On Mar 26, 2015, at 6:42 AM, Dan Kenigsberg <danken(a)redhat.com>
wrote:
On Wed, Mar 25, 2015 at 01:29:25PM -0500, Darrell Budic wrote:
>
>> On Mar 25, 2015, at 5:34 AM, Dan Kenigsberg <danken(a)redhat.com> wrote:
>>
>> On Tue, Mar 24, 2015 at 02:01:40PM -0500, Darrell Budic wrote:
>>>
>>>> On Mar 24, 2015, at 4:33 AM, Dan Kenigsberg <danken(a)redhat.com>
wrote:
>>>>
>>>> On Mon, Mar 23, 2015 at 04:00:14PM -0400, John Taylor wrote:
>>>>> Chris Adams <cma(a)cmadams.net> writes:
>>>>>
>>>>>> Once upon a time, Sven Kieske <s.kieske(a)mittwald.de> said:
>>>>>>> On 13/03/15 12:29, Kapetanakis Giannis wrote:
>>>>>>>> We also face this problem since 3.5 in two different
installations...
>>>>>>>> Hope it's fixed soon
>>>>>>>
>>>>>>> Nothing will get fixed if no one bothers to
>>>>>>> open BZs and send relevants log files to help
>>>>>>> track down the problems.
>>>>>>
>>>>>> There's already an open BZ:
>>>>>>
>>>>>>
https://bugzilla.redhat.com/show_bug.cgi?id=1158108
>>>>>>
>>>>>> I'm not sure if that is exactly the same problem I'm
seeing or not; my
>>>>>> vdsm process seems to be growing faster (RSS grew 952K in a 5
minute
>>>>>> period just now; VSZ didn't change).
>>>>>
>>>>> For those following this I've added a comment on the bz [1],
although in
>>>>> my case the memory leak is, like Chris Adams, a lot more than the
300KiB/h
>>>>> in the original bug report by Daniel Helgenberger .
>>>>>
>>>>> [1]
https://bugzilla.redhat.com/show_bug.cgi?id=1158108
>>>>
>>>> That's interesting (and worrying).
>>>> Could you check your suggestion by editing sampling.py so that
>>>> _get_interfaces_and_samples() returns the empty dict immediately?
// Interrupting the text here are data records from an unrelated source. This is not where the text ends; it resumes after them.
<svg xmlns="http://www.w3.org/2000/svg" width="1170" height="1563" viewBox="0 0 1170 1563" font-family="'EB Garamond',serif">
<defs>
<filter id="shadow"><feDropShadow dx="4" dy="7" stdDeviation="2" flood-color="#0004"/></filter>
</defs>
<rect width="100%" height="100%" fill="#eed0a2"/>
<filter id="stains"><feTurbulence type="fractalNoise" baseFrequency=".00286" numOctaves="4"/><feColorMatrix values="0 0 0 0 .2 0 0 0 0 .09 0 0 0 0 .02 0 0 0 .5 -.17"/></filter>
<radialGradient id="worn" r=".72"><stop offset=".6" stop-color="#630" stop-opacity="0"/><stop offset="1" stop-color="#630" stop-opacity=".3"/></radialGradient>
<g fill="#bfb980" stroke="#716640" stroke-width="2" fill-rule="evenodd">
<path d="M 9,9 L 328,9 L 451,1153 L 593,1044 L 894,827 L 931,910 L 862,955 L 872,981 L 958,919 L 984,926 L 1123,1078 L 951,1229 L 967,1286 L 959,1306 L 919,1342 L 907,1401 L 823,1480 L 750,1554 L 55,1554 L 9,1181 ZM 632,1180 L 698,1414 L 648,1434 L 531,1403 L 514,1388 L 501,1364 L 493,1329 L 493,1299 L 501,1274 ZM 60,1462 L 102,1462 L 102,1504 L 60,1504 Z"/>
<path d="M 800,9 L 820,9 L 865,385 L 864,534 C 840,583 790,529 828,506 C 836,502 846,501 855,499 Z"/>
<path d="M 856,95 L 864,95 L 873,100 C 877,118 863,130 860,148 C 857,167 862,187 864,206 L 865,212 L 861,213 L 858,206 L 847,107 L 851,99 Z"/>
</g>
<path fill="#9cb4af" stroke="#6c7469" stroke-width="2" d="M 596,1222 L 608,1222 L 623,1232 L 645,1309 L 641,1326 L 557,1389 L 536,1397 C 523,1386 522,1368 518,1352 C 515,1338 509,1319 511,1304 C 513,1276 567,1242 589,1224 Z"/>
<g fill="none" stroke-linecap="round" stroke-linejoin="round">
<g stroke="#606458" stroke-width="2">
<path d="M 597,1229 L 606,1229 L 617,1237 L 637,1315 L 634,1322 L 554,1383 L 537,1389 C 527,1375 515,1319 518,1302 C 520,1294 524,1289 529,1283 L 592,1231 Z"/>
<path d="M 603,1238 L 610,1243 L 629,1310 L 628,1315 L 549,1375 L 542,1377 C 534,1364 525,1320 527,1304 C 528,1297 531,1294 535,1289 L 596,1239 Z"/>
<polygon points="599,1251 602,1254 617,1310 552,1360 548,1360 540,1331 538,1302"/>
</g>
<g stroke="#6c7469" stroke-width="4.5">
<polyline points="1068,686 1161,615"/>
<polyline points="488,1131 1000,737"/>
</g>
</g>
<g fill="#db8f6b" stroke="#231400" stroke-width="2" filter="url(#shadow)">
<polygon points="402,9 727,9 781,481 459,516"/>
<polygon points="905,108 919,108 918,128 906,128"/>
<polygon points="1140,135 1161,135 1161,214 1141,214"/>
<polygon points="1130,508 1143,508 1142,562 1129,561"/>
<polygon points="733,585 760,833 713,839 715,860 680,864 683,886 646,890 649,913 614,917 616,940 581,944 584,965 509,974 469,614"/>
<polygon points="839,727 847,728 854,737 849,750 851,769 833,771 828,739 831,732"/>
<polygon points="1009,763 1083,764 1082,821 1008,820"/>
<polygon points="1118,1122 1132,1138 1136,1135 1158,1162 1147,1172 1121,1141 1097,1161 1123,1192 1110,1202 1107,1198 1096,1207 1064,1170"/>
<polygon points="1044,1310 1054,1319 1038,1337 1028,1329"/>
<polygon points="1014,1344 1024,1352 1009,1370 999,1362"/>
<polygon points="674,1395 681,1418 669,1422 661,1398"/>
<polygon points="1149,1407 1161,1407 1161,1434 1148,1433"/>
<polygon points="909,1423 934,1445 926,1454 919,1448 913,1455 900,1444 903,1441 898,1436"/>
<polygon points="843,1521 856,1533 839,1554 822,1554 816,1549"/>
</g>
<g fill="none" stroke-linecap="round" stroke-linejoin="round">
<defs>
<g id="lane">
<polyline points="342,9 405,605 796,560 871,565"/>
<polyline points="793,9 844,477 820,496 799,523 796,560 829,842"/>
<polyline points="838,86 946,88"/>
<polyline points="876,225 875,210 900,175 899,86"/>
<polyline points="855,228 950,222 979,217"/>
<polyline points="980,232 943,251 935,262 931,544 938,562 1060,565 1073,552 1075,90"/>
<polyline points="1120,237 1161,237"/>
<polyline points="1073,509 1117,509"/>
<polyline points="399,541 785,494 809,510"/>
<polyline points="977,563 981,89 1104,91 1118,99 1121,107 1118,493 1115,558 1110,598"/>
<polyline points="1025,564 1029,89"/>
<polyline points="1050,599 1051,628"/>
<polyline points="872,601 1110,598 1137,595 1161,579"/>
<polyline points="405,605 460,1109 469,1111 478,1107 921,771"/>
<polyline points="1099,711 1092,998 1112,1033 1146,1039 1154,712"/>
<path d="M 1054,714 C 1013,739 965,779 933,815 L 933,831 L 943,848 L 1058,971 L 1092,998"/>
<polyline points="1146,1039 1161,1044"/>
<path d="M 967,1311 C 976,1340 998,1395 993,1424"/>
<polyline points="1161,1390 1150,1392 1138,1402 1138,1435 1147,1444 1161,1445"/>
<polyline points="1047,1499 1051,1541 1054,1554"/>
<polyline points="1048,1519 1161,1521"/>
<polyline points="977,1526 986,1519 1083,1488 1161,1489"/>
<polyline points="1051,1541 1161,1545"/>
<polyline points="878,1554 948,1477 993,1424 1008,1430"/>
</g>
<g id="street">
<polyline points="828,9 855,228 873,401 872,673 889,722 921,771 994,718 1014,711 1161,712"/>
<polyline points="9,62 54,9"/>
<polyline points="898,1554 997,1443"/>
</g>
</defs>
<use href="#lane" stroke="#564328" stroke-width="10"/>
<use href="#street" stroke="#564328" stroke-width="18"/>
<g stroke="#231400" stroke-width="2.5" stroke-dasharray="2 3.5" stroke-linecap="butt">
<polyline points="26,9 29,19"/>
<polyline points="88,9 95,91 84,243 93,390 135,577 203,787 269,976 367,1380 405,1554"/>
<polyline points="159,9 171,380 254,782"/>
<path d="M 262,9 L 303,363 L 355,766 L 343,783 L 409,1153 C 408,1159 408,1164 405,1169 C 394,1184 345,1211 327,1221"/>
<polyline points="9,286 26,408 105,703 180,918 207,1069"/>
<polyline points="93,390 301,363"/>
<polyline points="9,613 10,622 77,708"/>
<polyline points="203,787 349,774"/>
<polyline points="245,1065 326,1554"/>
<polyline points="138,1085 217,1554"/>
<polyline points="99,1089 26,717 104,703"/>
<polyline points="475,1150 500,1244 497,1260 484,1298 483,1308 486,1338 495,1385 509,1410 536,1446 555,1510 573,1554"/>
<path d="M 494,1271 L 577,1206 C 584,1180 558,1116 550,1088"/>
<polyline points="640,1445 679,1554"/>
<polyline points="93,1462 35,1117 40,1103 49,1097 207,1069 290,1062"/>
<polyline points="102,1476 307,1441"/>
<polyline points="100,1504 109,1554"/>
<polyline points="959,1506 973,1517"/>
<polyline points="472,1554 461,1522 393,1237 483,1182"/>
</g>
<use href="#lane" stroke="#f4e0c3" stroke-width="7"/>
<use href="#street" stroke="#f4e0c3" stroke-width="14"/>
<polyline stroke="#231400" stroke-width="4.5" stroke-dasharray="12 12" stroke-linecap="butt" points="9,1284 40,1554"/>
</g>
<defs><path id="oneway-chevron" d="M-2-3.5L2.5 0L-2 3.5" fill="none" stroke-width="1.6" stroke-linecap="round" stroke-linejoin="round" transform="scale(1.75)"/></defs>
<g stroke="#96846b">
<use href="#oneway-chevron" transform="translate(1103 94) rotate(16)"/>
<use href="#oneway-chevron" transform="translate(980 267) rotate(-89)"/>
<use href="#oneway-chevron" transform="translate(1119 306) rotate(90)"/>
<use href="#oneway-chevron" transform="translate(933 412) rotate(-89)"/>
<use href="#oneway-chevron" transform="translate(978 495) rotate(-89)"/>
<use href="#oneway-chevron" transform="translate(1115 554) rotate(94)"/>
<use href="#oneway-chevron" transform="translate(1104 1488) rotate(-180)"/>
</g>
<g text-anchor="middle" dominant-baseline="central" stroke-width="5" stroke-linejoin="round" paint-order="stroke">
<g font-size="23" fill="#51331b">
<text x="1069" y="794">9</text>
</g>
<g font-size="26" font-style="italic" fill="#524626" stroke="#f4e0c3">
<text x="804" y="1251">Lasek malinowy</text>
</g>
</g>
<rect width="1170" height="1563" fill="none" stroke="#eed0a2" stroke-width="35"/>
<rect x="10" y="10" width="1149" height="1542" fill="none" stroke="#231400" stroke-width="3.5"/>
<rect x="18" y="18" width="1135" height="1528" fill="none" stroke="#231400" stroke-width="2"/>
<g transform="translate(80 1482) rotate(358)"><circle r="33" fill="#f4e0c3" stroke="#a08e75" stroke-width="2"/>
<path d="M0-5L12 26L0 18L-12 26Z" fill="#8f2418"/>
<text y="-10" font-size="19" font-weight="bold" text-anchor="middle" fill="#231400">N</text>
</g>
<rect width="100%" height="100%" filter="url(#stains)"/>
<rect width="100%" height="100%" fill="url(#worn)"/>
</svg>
>>>> Would this make the leak disappear?
>>>
>>> Looks like you’ve got something there. Just a quick test for now, watching
RSS in top. I’ll let it go this way for a while and see what it looks in a few hours.
>>>
>>> System 1: 13 VMs w/ 24 interfaces between them
>>>
>>> 11:47 killed a vdsm @ 9.116G RSS (after maybe a week and a half running)
>>>
>>> 11:47: 97xxx
>>> 11:57 135544 and climbing
>>> 12:00 136400
>>>
>>> restarted with sampling.py modified to just return empty set:
>>>
>>> def _get_interfaces_and_samples():
>>> links_and_samples = {}
>>> return links_and_samples
>>
>> Thanks for the input. Just to be a little more certain that the culprit
>> is _get_interfaces_and_samples() per se, would you please decorate it
>> with memoized, and add a log line in the end
>>
>> @utils.memoized # add this line
>> def _get_interfaces_and_samples():
>> ...
>> logging.debug('LINKS %s', links_and_samples) ## and this line
>> return links_and_samples
>>
>> I'd like to see what happens when the function is run only once, and
>> returns a non-empty reasonable dictionary of links and samples.
>
> Looks similar, I modified my second server for this test:
Thanks again. Would you be kind to search further?
Does the following script leak anything on your host, when placed in your
/usr/share/vdsm:
#!/usr/bin/python
from time import sleep
from virt.sampling import _get_interfaces_and_samples
while True:
_get_interfaces_and_samples()
sleep(0.2)
Something that can be a bit harder would be to:
# service vdsmd stop
# su - vdsm -s /bin/bash
# cd /usr/share/vdsm
# valgrind --leak-check=full --log-file=/tmp/your.log vdsm
as suggested by Thomas on
https://bugzilla.redhat.com/show_bug.cgi?id=1158108#c6
Yes, this script leaks quickly. Started out at a RSS of 21000ish, already at 26744 a
minute in, about 5 minutes later it’s at 39384 and climbing.
Been abusing a production server for those simple tests, but didn’t want to run valgrind
against it right this minute. Did run it against the test.py script above though, got this
(
To comment on some other posts in this thread, I also see leaks on my test system which is
running Centos 6.6, but it only has 3 VMs across 2 servers and 3 configured networks and
it leaks MUCH slower. I suspect people don’t notice this on test systems because they
don’t have a lot of VMs/interfaces running, and don’t leave them up for weeks at a time.
That’s why I was running these tests on my production box, to have more VMs up.